### Task requirements
Take every line of the material and reproduce it exactly.
⟨
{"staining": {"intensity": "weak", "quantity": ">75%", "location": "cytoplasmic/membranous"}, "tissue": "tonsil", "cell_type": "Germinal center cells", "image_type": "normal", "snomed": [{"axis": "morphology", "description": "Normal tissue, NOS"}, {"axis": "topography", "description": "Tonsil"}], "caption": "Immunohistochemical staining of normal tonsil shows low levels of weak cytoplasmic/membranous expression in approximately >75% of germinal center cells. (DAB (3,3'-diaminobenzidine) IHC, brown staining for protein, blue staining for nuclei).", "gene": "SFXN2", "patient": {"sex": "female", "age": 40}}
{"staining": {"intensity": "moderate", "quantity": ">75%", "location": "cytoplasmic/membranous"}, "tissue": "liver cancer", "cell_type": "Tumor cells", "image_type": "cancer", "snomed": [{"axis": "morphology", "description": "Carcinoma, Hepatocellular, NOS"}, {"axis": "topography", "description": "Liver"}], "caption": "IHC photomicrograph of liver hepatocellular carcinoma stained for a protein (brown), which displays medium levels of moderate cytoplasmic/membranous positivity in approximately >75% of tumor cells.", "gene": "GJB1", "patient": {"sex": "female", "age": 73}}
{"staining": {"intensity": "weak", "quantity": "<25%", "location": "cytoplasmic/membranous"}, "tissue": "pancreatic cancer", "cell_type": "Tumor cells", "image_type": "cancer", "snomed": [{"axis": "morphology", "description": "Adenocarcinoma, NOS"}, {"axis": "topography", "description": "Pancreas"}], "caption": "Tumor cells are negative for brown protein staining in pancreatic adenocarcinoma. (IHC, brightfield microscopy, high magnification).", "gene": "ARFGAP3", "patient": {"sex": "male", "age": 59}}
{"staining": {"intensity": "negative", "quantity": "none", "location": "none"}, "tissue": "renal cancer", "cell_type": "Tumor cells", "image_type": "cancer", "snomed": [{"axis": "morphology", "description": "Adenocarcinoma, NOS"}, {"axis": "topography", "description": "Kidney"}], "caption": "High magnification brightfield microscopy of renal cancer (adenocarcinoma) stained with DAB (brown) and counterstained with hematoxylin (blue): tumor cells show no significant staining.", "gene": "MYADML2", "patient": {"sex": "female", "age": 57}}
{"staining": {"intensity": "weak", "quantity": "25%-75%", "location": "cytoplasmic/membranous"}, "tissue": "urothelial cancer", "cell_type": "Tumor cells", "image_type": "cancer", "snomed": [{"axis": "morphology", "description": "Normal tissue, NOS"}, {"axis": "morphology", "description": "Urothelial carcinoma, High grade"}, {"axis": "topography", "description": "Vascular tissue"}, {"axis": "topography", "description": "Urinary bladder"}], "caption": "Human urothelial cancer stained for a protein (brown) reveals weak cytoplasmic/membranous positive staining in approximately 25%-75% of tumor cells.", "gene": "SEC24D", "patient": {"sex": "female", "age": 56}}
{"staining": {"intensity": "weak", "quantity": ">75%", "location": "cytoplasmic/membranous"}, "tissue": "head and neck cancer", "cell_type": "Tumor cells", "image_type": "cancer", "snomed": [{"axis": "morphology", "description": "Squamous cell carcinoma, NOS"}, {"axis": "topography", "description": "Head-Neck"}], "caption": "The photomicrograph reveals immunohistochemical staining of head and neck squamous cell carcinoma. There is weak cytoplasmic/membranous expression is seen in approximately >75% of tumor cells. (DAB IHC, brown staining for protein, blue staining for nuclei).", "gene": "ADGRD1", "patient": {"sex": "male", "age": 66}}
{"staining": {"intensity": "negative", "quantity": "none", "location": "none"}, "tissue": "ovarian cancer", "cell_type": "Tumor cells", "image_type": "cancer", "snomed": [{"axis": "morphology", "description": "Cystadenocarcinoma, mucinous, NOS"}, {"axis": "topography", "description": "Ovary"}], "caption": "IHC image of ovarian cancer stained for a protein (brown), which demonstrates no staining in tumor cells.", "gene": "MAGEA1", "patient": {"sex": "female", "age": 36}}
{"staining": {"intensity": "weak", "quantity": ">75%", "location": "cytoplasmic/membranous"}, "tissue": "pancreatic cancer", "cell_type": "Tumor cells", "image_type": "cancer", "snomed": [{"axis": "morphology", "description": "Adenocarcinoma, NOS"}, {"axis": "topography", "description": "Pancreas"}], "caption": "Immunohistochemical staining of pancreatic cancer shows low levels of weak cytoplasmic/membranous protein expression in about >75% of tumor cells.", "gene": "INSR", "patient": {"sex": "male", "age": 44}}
⟩
### Result for this exercise
{"staining": {"intensity": "weak", "quantity": ">75%", "location": "cytoplasmic/membranous"}, "tissue": "tonsil", "cell_type": "Germinal center cells", "image_type": "normal", "snomed": [{"axis": "morphology", "description": "Normal tissue, NOS"}, {"axis": "topography", "description": "Tonsil"}], "caption": "Immunohistochemical staining of normal tonsil shows low levels of weak cytoplasmic/membranous expression in approximately >75% of germinal center cells. (DAB (3,3'-diaminobenzidine) IHC, brown staining for protein, blue staining for nuclei).", "gene": "SFXN2", "patient": {"sex": "female", "age": 40}}
{"staining": {"intensity": "moderate", "quantity": ">75%", "location": "cytoplasmic/membranous"}, "tissue": "liver cancer", "cell_type": "Tumor cells", "image_type": "cancer", "snomed": [{"axis": "morphology", "description": "Carcinoma, Hepatocellular, NOS"}, {"axis": "topography", "description": "Liver"}], "caption": "IHC photomicrograph of liver hepatocellular carcinoma stained for a protein (brown), which displays medium levels of moderate cytoplasmic/membranous positivity in approximately >75% of tumor cells.", "gene": "GJB1", "patient": {"sex": "female", "age": 73}}
{"staining": {"intensity": "weak", "quantity": "<25%", "location": "cytoplasmic/membranous"}, "tissue": "pancreatic cancer", "cell_type": "Tumor cells", "image_type": "cancer", "snomed": [{"axis": "morphology", "description": "Adenocarcinoma, NOS"}, {"axis": "topography", "description": "Pancreas"}], "caption": "Tumor cells are negative for brown protein staining in pancreatic adenocarcinoma. (IHC, brightfield microscopy, high magnification).", "gene": "ARFGAP3", "patient": {"sex": "male", "age": 59}}
{"staining": {"intensity": "negative", "quantity": "none", "location": "none"}, "tissue": "renal cancer", "cell_type": "Tumor cells", "image_type": "cancer", "snomed": [{"axis": "morphology", "description": "Adenocarcinoma, NOS"}, {"axis": "topography", "description": "Kidney"}], "caption": "High magnification brightfield microscopy of renal cancer (adenocarcinoma) stained with DAB (brown) and counterstained with hematoxylin (blue): tumor cells show no significant staining.", "gene": "MYADML2", "patient": {"sex": "female", "age": 57}}
{"staining": {"intensity": "weak", "quantity": "25%-75%", "location": "cytoplasmic/membranous"}, "tissue": "urothelial cancer", "cell_type": "Tumor cells", "image_type": "cancer", "snomed": [{"axis": "morphology", "description": "Normal tissue, NOS"}, {"axis": "morphology", "description": "Urothelial carcinoma, High grade"}, {"axis": "topography", "description": "Vascular tissue"}, {"axis": "topography", "description": "Urinary bladder"}], "caption": "Human urothelial cancer stained for a protein (brown) reveals weak cytoplasmic/membranous positive staining in approximately 25%-75% of tumor cells.", "gene": "SEC24D", "patient": {"sex": "female", "age": 56}}
{"staining": {"intensity": "weak", "quantity": ">75%", "location": "cytoplasmic/membranous"}, "tissue": "head and neck cancer", "cell_type": "Tumor cells", "image_type": "cancer", "snomed": [{"axis": "morphology", "description": "Squamous cell carcinoma, NOS"}, {"axis": "topography", "description": "Head-Neck"}], "caption": "The photomicrograph reveals immunohistochemical staining of head and neck squamous cell carcinoma. There is weak cytoplasmic/membranous expression is seen in approximately >75% of tumor cells. (DAB IHC, brown staining for protein, blue staining for nuclei).", "gene": "ADGRD1", "patient": {"sex": "male", "age": 66}}
{"staining": {"intensity": "negative", "quantity": "none", "location": "none"}, "tissue": "ovarian cancer", "cell_type": "Tumor cells", "image_type": "cancer", "snomed": [{"axis": "morphology", "description": "Cystadenocarcinoma, mucinous, NOS"}, {"axis": "topography", "description": "Ovary"}], "caption": "IHC image of ovarian cancer stained for a protein (brown), which demonstrates no staining in tumor cells.", "gene": "MAGEA1", "patient": {"sex": "female", "age": 36}}
{"staining": {"intensity": "weak", "quantity": ">75%", "location": "cytoplasmic/membranous"}, "tissue": "pancreatic cancer", "cell_type": "Tumor cells", "image_type": "cancer", "snomed": [{"axis": "morphology", "description": "Adenocarcinoma, NOS"}, {"axis": "topography", "description": "Pancreas"}], "caption": "Immunohistochemical staining of pancreatic cancer shows low levels of weak cytoplasmic/membranous protein expression in about >75% of tumor cells.", "gene": "INSR", "patient": {"sex": "male", "age": 44}}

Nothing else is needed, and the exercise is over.